Turning good news into bad

This should be the positive story of the day. The UCI and AFLD working together, the sport’s governing body and the French anti-doping authorities have a deal to help ensure doping controls in the upcoming Tour de France are effective and thorough. Just what we needed to hear.

Zorzoli
Careless talk can cost jobs

Only a little bit of careless talk by the UCI’s chief doctor Michele Zorzoli has undone this and this morning’s headlines scream “More doping scandals to come“. It’s pretty unfair according to Reuters’s Julien Pretot as Zorzoli was making some general comment about the bio passport. Indeed with the CAS upholding the ruling against Italian cheat Francesco de Bonis there’s further evidence that the bio passport scheme is working. On one side suspect riders are “forced” to dope within the limits, no longer can they manipulate their blood outrageously and on the other, the principle of the passport and its statistical methodology is being upheld. It’s all good.

So it’s a shame to see the story reported as something negative. But all the same, cycling officials need to know that you can’t be a little bit pregnant, that clumsy talk can turn awkward. Enough damage has already been done this year when the suspicion index got leaked.

Once again, with the sport struggling for credibility, you really want the UCI’s top people to make announcements that don’t spark controversy. But this isn’t Zorzoli’s fault, it’s the cumulative result of years of bungling, the media just don’t seem ready to look on the bright side or recognise a positive story. Don’t get me wrong, nothing’s rosy in the sport but the bio-passport is miles ahead and if not wholly perfect, still a genuine good news story.

6 thoughts on “Turning good news into bad”

  1. I saw this week a documentary on the Dutch tv (as an ‘appetizer’ for the tour) about doping. A certain Berend Nikkels (Dutch sports doctor) stated that if you want compete with the 20 best of the tour one has to use EPO. This is because after 10 stages the rider will endure hemolyse and the only way to solve this problem is to use EPO. Is this common knowledge? Are there more supporting messages from medical experts?
    Regards ard jan

  2. @ Ard Jan:
    I think that might be a little reactionary; yes haemolysis is caused by endurance sport, such as cycling, but the athletes are able to produce more RBCs to make up for ones that are lost, and you don’t need exogenous EPO for that.
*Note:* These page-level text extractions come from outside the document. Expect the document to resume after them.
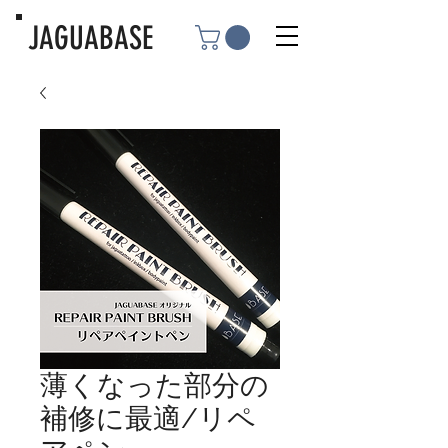
JAGUABASE
薄くなった部分の
補修に最適/リペ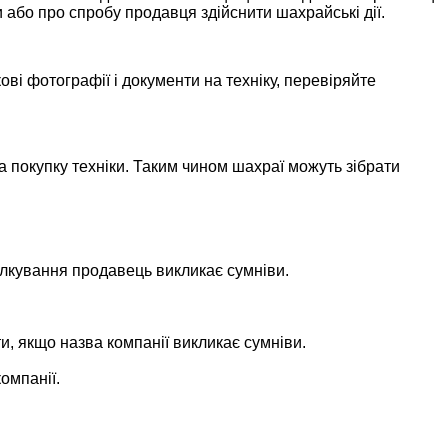
 або про спробу продавця здійснити шахрайські дії.
ові фотографії і документи на техніку, перевіряйте
покупку техніки. Таким чином шахраї можуть зібрати
ілкування продавець викликає сумніви.
ти, якщо назва компанії викликає сумніви.
омпанії.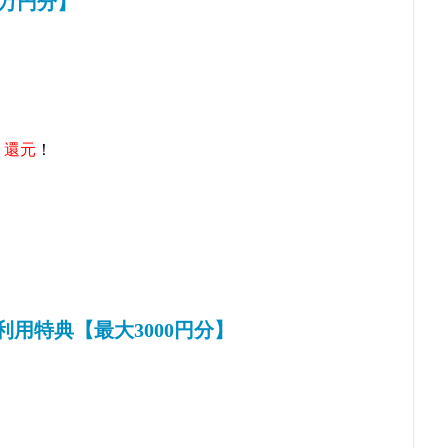
2万円分】
ト還元
！
利用特典【最大3000円分】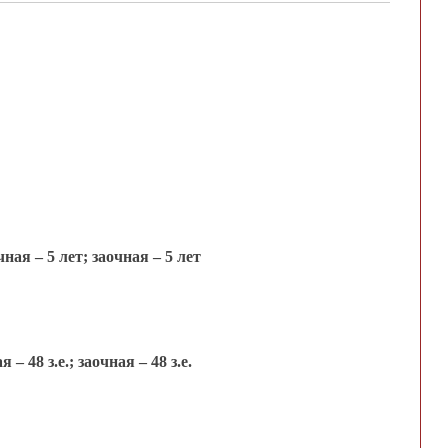
ая – 5 лет; заочная – 5 лет
 48 з.е.; заочная – 48 з.е.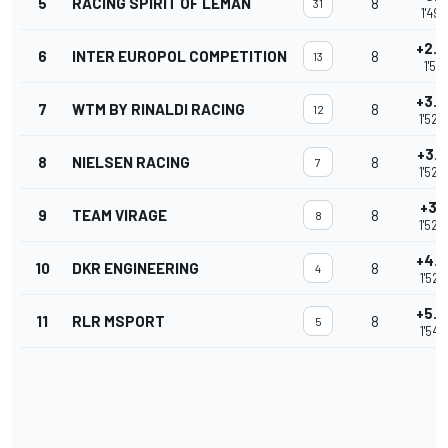
5
RACING SPIRIT OF LEMAN
8
31
1'49.
+2.
6
INTER EUROPOL COMPETITION
8
13
1'51.
+3.
7
WTM BY RINALDI RACING
8
12
1'52.
+3.
8
NIELSEN RACING
8
7
1'52.
+3.9
9
TEAM VIRAGE
8
8
1'52.
+4.
10
DKR ENGINEERING
8
4
1'52.
+5.
11
RLR MSPORT
8
5
1'54.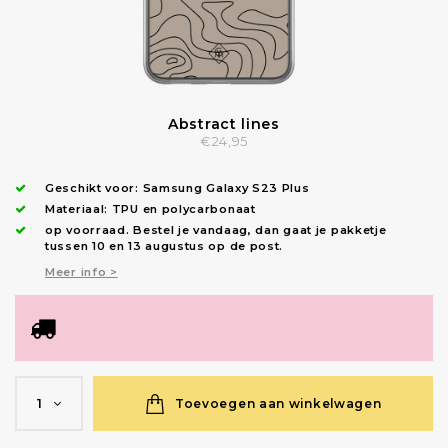
Abstract lines
€24,95
Geschikt voor:
Samsung Galaxy S23 Plus
Materiaal: TPU en polycarbonaat
op voorraad.
Bestel je vandaag, dan gaat je pakketje
tussen 10 en 13 augustus op de post.
Meer info >
Toevoegen aan winkelwagen
1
Another consideration is that if you were to supplement a rider with EPO it would likely result in a reduction of naturally occurring EPO, due to the effect of increasing the levels of oxygenated blood (homeostasis), so Idont think there would be a benfit.

    Given the fact that medicinal EPO is also much less effective (although, I believe, humanised, glycosylated EPO is now becoming a reality) it would need to be taken in relativity large amounts, and therefore be pretty detectable.

    However, this is only EPO….theres plenty of other drugs, hormones etc etc that riders could be taking to help them stay on form for 3 weeks of racing…..

  3. Ard Jan…

    “This is because after 10 stages the rider will endure hemolyse and the only way to solve this problem is to use EPO. ”

    Surely it can’t be the *only* way to solve this problem as the Tour had more than 10 stages long before synthetic EPO was available. As you’ve presented it the Dr’s argument seems to be basically “the Tour de France is impossible”.

  4. Pardon my ignorance here, but I can’t figure out what the loose talk was. I have googled his name and gone to several cycling news sites, but can’t find any mention of him. Was it the story about several riders’ names being flagged for extra monitoring during the tour? Or whatever it was, something like that? That scarcely seems like news these days, what with that nice little suspicion list that came out a few weeks ago. By the way, did anyone notice that one of the grounds for suspicion was having been previously suspicious? It was worded very much like that. That’s what I learned to call circular logic.
    I accept that some riders are still doping; I get it. But this is descending into farce. Except it’s not funny.